By Helen Coster
NEW YORK, May 27 (Reuters) – CBS News has not renewed the contract of Sharyn Alfonsi, the “60 Minutes” correspondent who clashed with Editor-in-Chief Bari Weiss over a December report on a Salvadoran prison, according to an interview published on Wednesday in the New York Times.
CBS pulled the segment – about a mega-prison where the U.S. has sent hundreds of mostly Venezuelan migrants without trial – hours before it was due to air in the U.S., sparking accusations from inside “60 Minutes” and on Capitol Hill that the network was engaging in self-censorship under political pressure.
Alfonsi told the New York Times on Wednesday that she continues to be employed at CBS, albeit without a contract, and does not expect to return to “60 Minutes,” the storied news magazine show.
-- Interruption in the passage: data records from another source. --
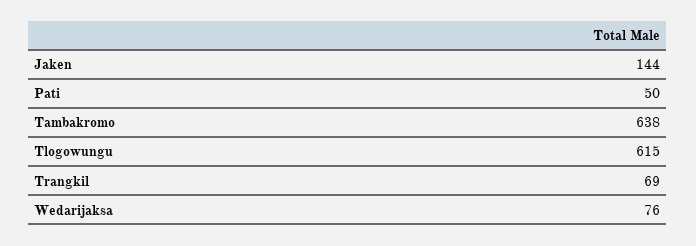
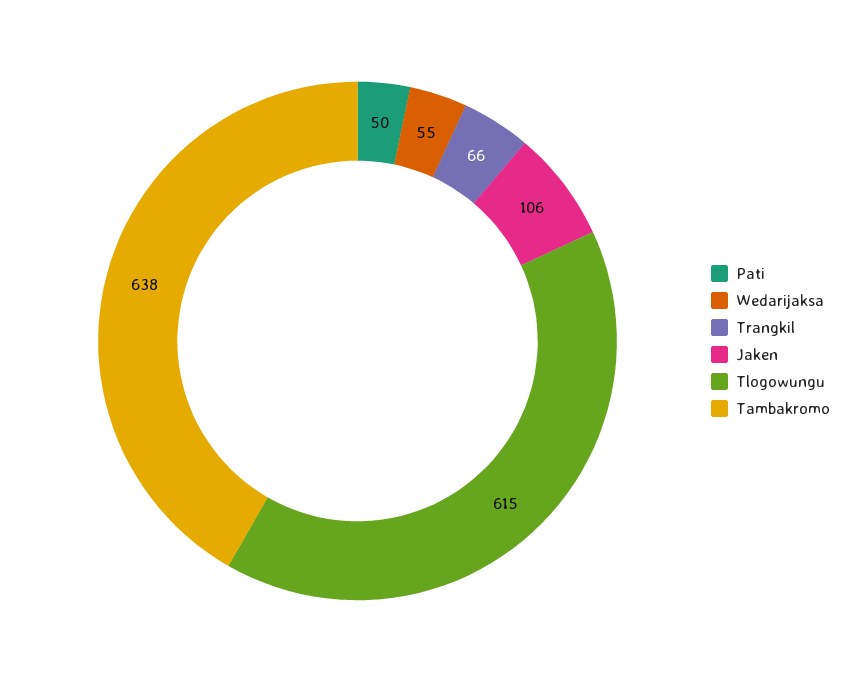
Jaken: 144 -> 106
Trangkil: 69 -> 66
Wedarijaksa: 76 -> 55

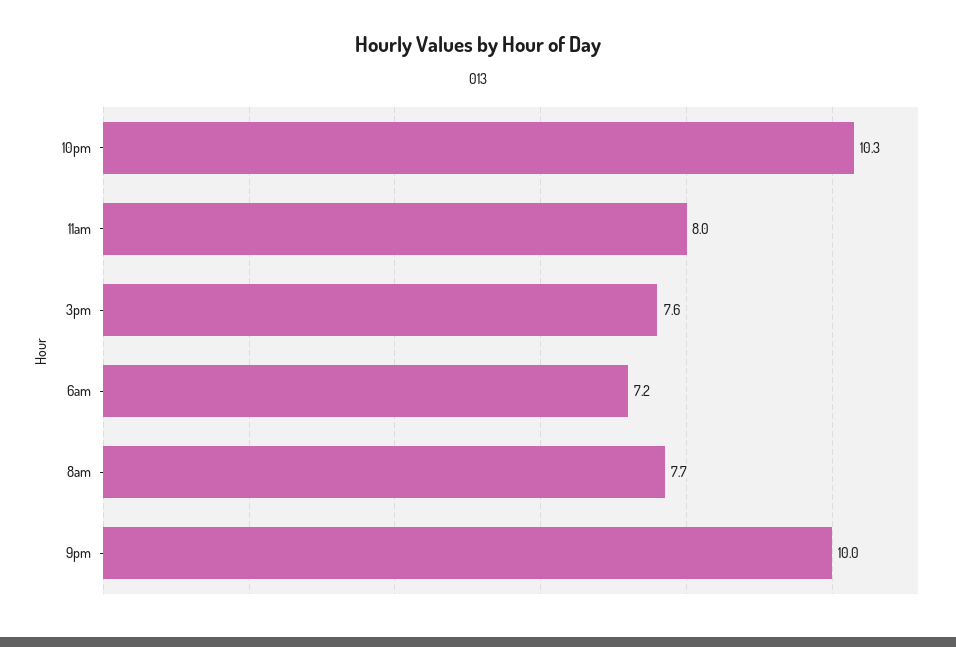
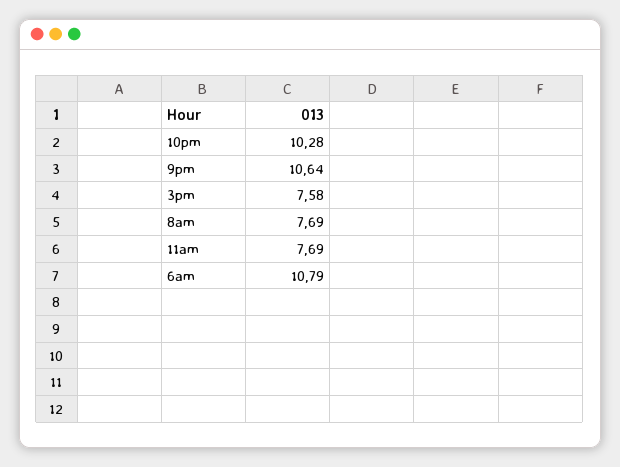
11am: 8 -> 7.69
6am: 7.2 -> 10.79
9pm: 10 -> 10.64

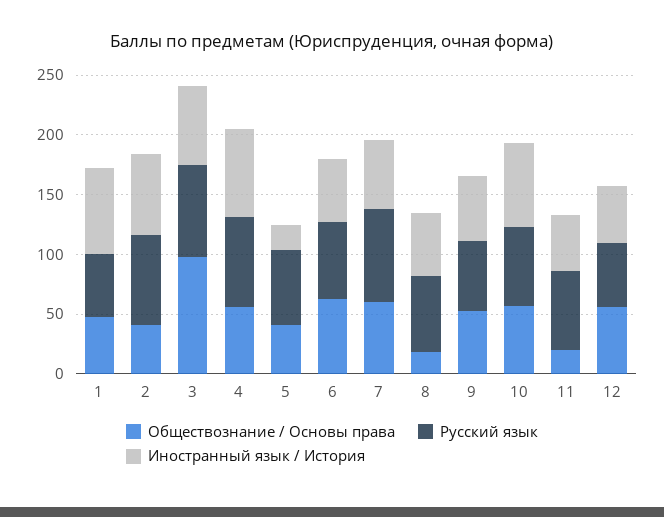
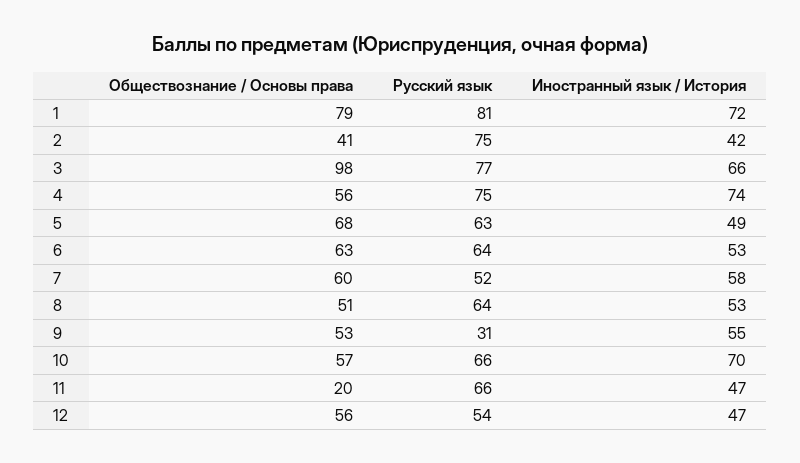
Обществознание / Основы права, 1: 50 -> 79
Русский язык, 1: 50 -> 81
Иностранный язык / История, 2: 70 -> 42
Обществознание / Основы права, 5: 40 -> 68
Иностранный язык / История, 5: 20 -> 49
Русский язык, 7: 80 -> 52
Обществознание / Основы права, 8: 20 -> 51
Русский язык, 9: 60 -> 31

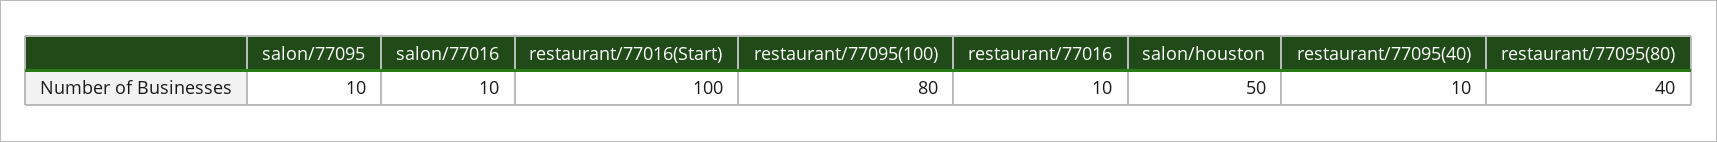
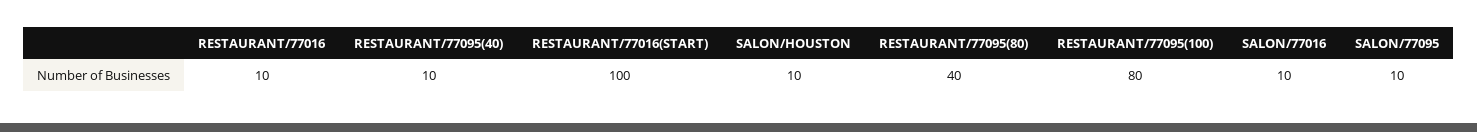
salon/houston: 50 -> 10

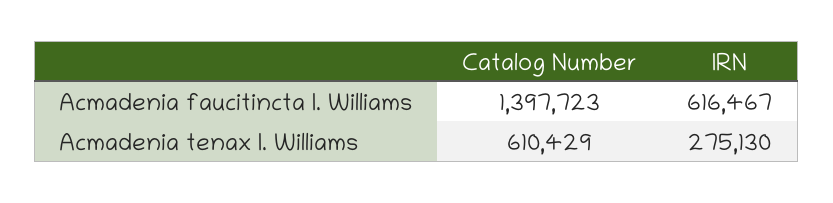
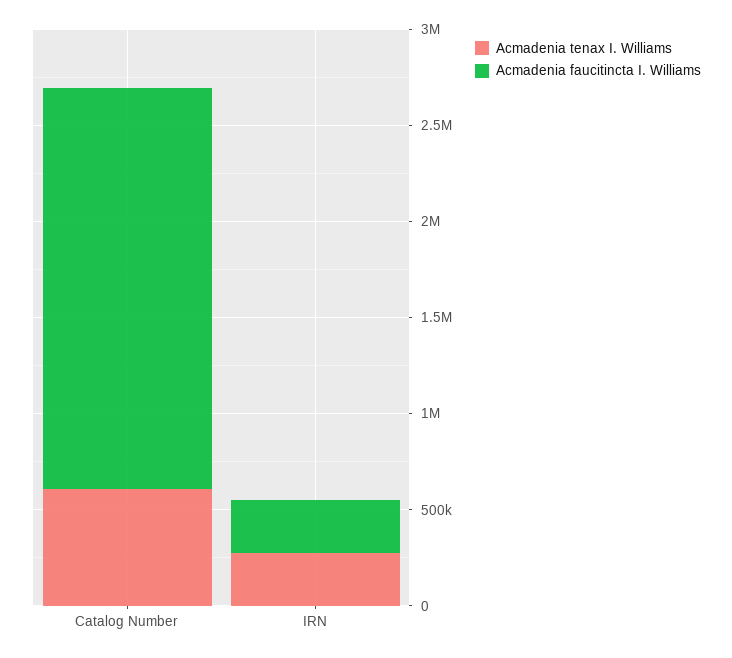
Acmadenia faucitincta I. Williams, Catalog Number: 1397723 -> 2100000
Acmadenia faucitincta I. Williams, IRN: 616467 -> 300000

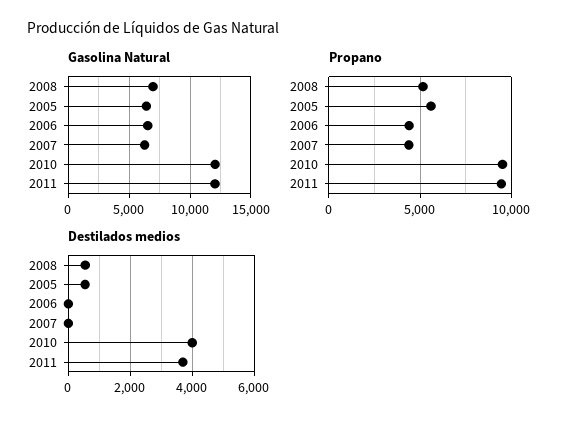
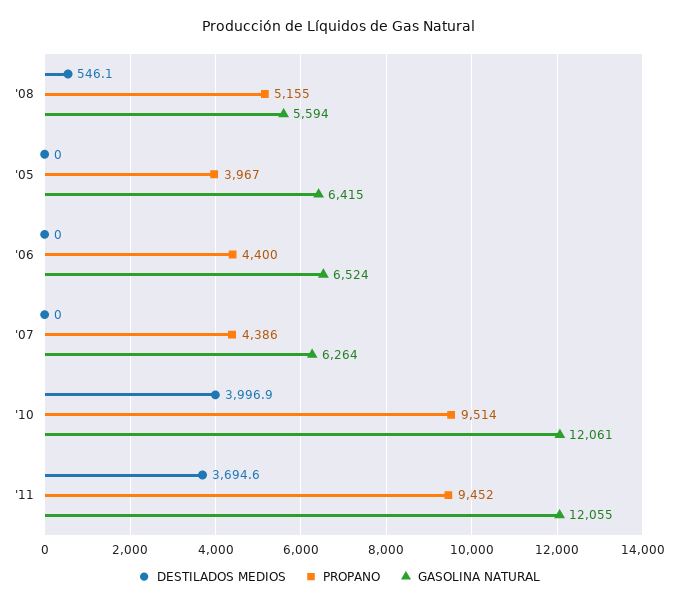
Gasolina Natural, 2008: 7000 -> 5594
Propano, 2005: 5500 -> 3967
Destilados medios, 2005: 600 -> 0

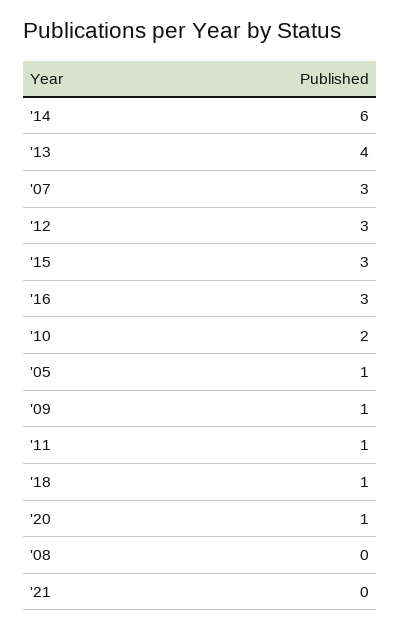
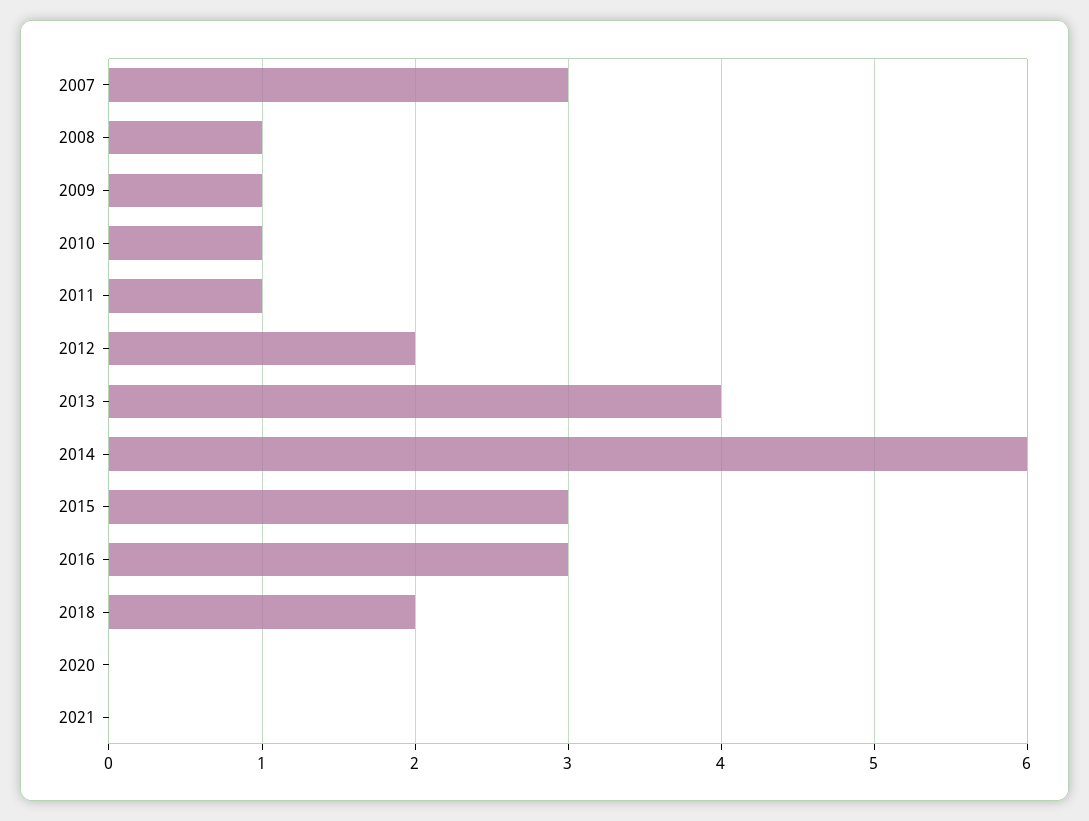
'12: 3 -> 2
'10: 2 -> 1
'05: 1 -> none
'18: 1 -> 2
'20: 1 -> 0
'08: 0 -> 1

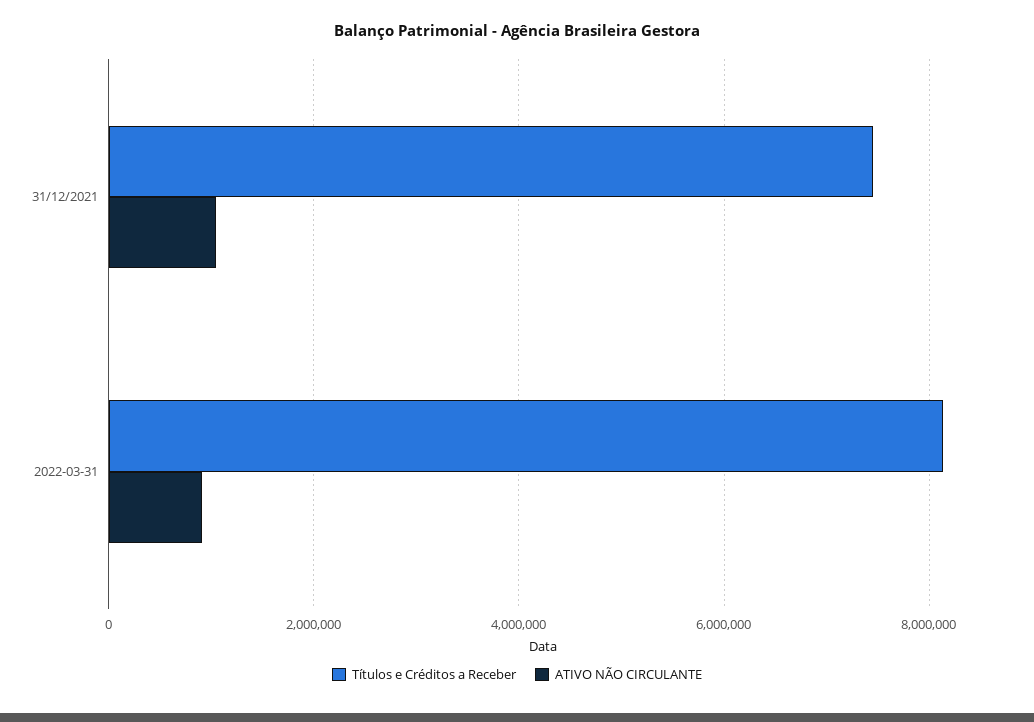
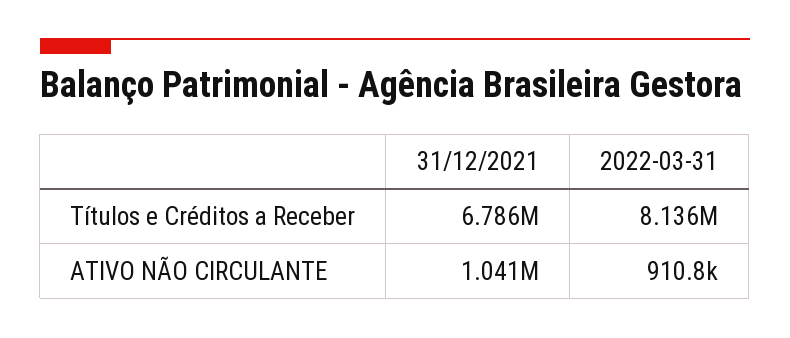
Títulos e Créditos a Receber, 31/12/2021: 7400000 -> 6786000

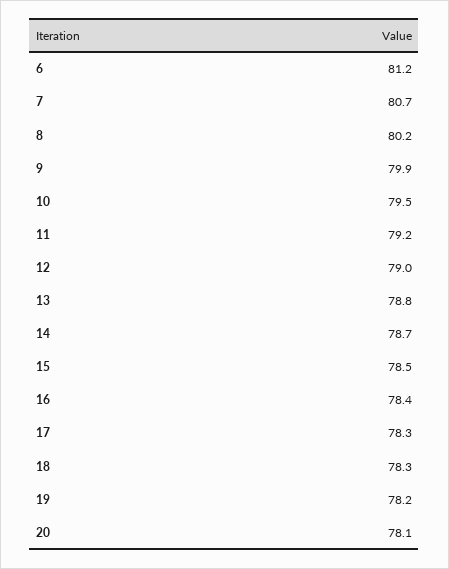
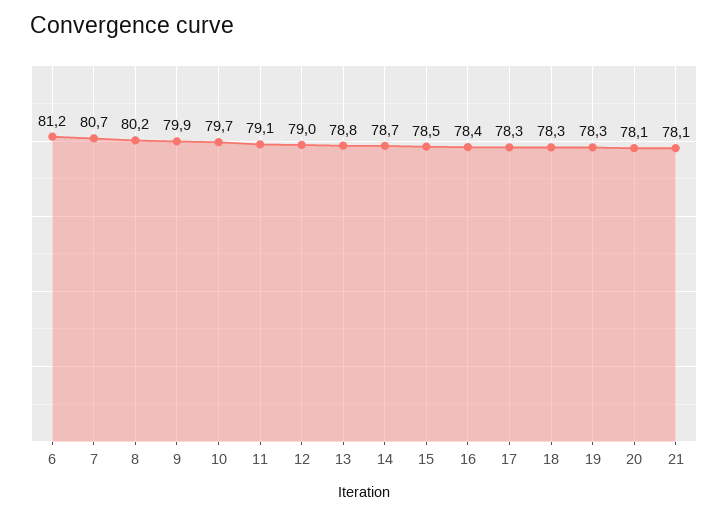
10: 79.5 -> 79.7
11: 79.2 -> 79.1
19: 78.2 -> 78.3
21: none -> 78.1

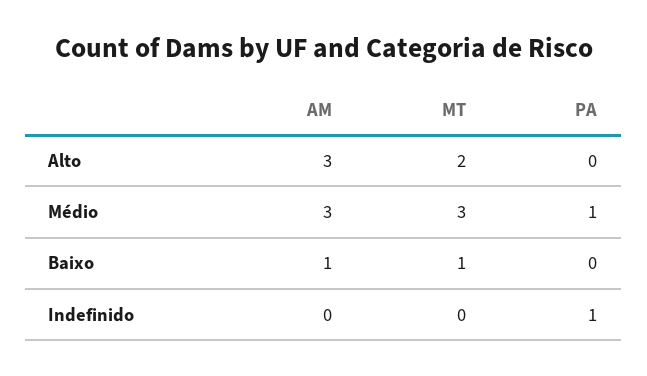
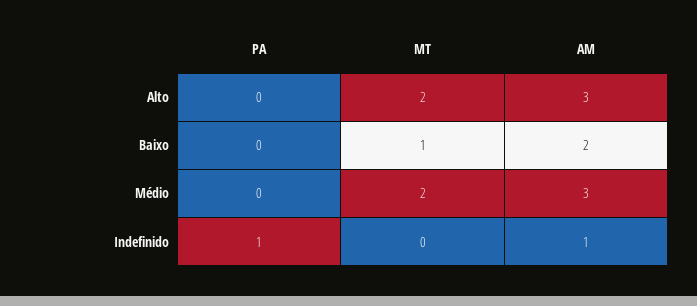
MT, Médio: 3 -> 2
PA, Médio: 1 -> 0
AM, Baixo: 1 -> 2
AM, Indefinido: 0 -> 1

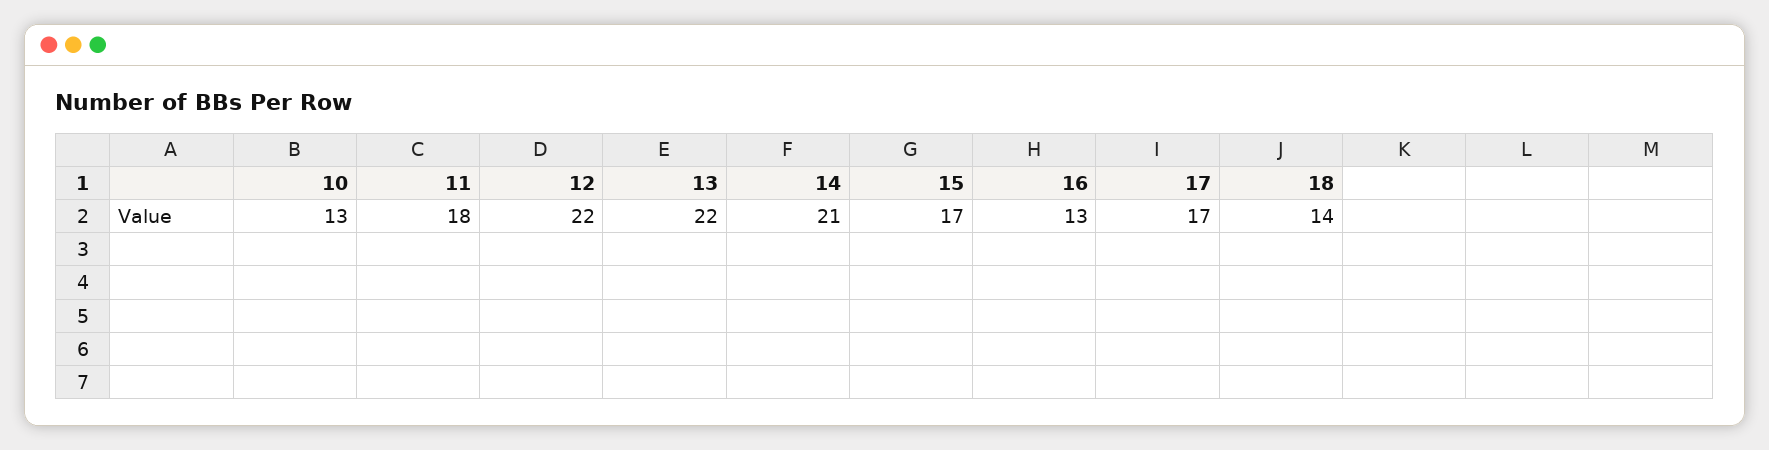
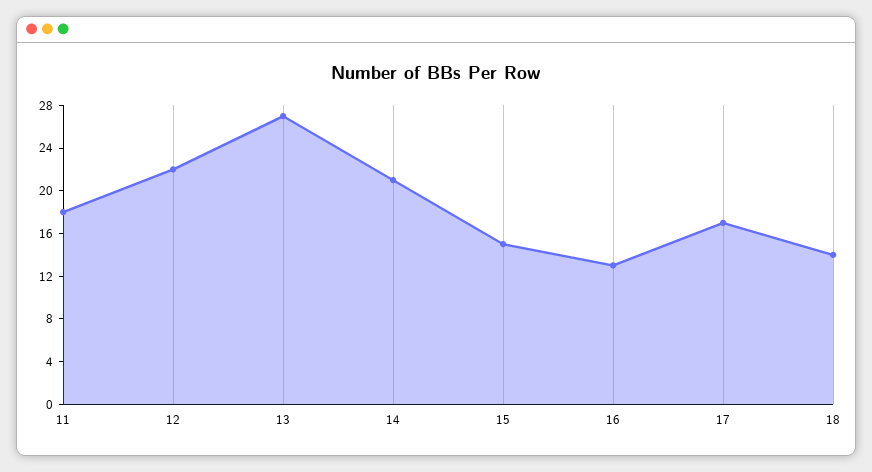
10: 13 -> none
13: 22 -> 27
15: 17 -> 15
The network’s unwillingness to renew her contract “sends a chilling message to the entire newsroom,” Alfonsi told the Times. “I think it was a deliberate choice to penalize a journalist for refusing to sanitize accurate reporting.”
CBS is owned by Paramount Skydance. A network spokesperson did not immediately respond to a Reuters request for comment. Reuters was unable to reach Alfonsi for comment.
The mega-prison segment spread online in December, and then aired on CBS a month later.
Alfonsi criticized the network’s decision at the time, writing in a note to her team that CBS pulled the report for “political” reasons. In a December email to staff defending the decision to hold the piece, Weiss wrote that winning back Americans’ trust “sometimes means holding a piece about an important subject to make sure it is comprehensive and fair.”
Skydance Media, run by David Ellison – the son of longtime supporter of President Donald Trump, Larry Ellison – acquired Paramount in August and installed Weiss in October as editor-in-chief. David Ellison helped secure regulatory approval for the deal, which created Paramount Skydance, with the promise that the CBS network would reflect the “varied ideological perspectives” of American viewers.
Trump has repeatedly pressured the Federal Communications Commission to revoke station licenses of major U.S. broadcasters NBC and ABC and charge them for using the public airwaves, as he criticized their news programming.
Prior to the deal, Paramount paid $16 million to settle a 2024 lawsuit Trump filed over a “60 Minutes” interview with former Vice President Kamala Harris, which he said gave a distorted view of his rival for the White House.
The FCC has said the settlement and regulatory review were unrelated.